Hubo un tiempo en el que los automóviles estadounidenses dominaron el mundo. Ese tiempo coincide con el del dominio de la industria estadounidense toda; con su penetrabilidad universal sin cortapisas. Fue la época de la pax americana que se extendió hasta mediados de los años ochenta. El periodo del cenit de la modernidad.
Pero el sistema-mundo es inestable. Evoluciona, modifica sus pautas, tendencias y enclaves con el paso del tiempo. La civilización occidental sufrió el cambio más radical desde el descubrimiento del Nuevo Mundo: pasó de ser un gigantesco esfuerzo colectivo libresco y humanista a ser un territorio espacio-cognitivo postliterario y posthumanista (Sloterdijk). Es la configuración, edificación y solidificación de la manera de concebir el tiempo y el espacio en el que se inscribe el Occidente contemporáneo. Es decir, es el cronotopo de la posmodernidad.
Justo éste es el arco de vida que cumple Walt Kowalski (Clint Eastwood), personaje eje y arquetípico de la nueva obra cinematográfica del magno realizador estadounidense. Heredero de las pesadillas guerreras de su país, apiló cadáveres y más cadáveres de soldados enemigos en la Guerra de Corea (1950-1953), muchos de ellos asesinados y torturados por sus propias manos. Fue obrero calificado ejemplar durante cincuenta años en una de las plantas más imponentes de la Ford Motor Company, la Highland Park de Michigan (“Would it kill you to use an American Car?”, dice con amargura a su hijo mayor, vendedor de autos de la Toyota). Ha descreído de su fe católica, pero mantiene intacto su sentido de la rectitud moral y de la decencia social de su nación.
Ve con sinsabor y no disimulada repugnancia a sus vecinos hmong, cultura que abarca etnias de Laos, Tailandia y Vietnam. Por supuesto, para él todos son “chinos”, “nipones”, o como contundentemente dice entre dientes al ver cómo matan a una gallina para cocinar, “damned barbarians”. El viejo Kowalski, sin embargo, no puede desprenderse de los ancestrales impulsos de su ser, que son los mismos de su nación: un rancio sentido de la moral lo impele a ser justiciero, a buscar el bien de acuerdo con sus propios parámetros y a conseguirlo de la única manera en que han sabido hacerlo desde su fundación: con base en el puro y simple derramamiento de sangre. Para la civilización estadounidense (por lo menos para buena parte de ella), la moral se impone a balazos.
De manera que cuando su vecino, el timorato adolescente Thao (Bee Vang), “Toad” o “Sapo” para Kowalski, se ve involucrado en contra de su voluntad con la poderosa pandilla de su primo, “Spider” (Doua Moua), el recientemente viudo, veterano de la 1ª División de Caballería del Ejército de Invasión, decide intervenir.
+++
EJERCICIO BREVE 1: Devuelve tal cual las once entradas del bloque 1, línea por línea.
El texto no guarda ninguna relación con las entradas.

Entradas de datos:
+++
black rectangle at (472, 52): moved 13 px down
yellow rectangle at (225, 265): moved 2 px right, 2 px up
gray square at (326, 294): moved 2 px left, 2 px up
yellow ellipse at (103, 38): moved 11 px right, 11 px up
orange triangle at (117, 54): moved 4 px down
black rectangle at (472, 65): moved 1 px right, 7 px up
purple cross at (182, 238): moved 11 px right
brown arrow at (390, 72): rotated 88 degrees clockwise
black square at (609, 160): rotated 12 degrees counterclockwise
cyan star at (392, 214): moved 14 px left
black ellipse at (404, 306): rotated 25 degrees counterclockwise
+++
EJERCICIO BREVE 2: Copia del texto el fragmento que se abre con las palabras que contienen "Justo éste es" y se cierra con "de su nación.", y renombra "Highland Park" como "River Rouge".

RESPUESTA CORRECTA 1:
black rectangle at (472, 52): moved 13 px down
yellow rectangle at (225, 265): moved 2 px right, 2 px up
gray square at (326, 294): moved 2 px left, 2 px up
yellow ellipse at (103, 38): moved 11 px right, 11 px up
orange triangle at (117, 54): moved 4 px down
black rectangle at (472, 65): moved 1 px right, 7 px up
purple cross at (182, 238): moved 11 px right
brown arrow at (390, 72): rotated 88 degrees clockwise
black square at (609, 160): rotated 12 degrees counterclockwise
cyan star at (392, 214): moved 14 px left
black ellipse at (404, 306): rotated 25 degrees counterclockwise

RESPUESTA CORRECTA 2:
Justo éste es el arco de vida que cumple Walt Kowalski (Clint Eastwood), personaje eje y arquetípico de la nueva obra cinematográfica del magno realizador estadounidense. Heredero de las pesadillas guerreras de su país, apiló cadáveres y más cadáveres de soldados enemigos en la Guerra de Corea (1950-1953), muchos de ellos asesinados y torturados por sus propias manos. Fue obrero calificado ejemplar durante cincuenta años en una de las plantas más imponentes de la Ford Motor Company, la River Rouge de Michigan (“Would it kill you to use an American Car?”, dice con amargura a su hijo mayor, vendedor de autos de la Toyota). Ha descreído de su fe católica, pero mantiene intacto su sentido de la rectitud moral y de la decencia social de su nación.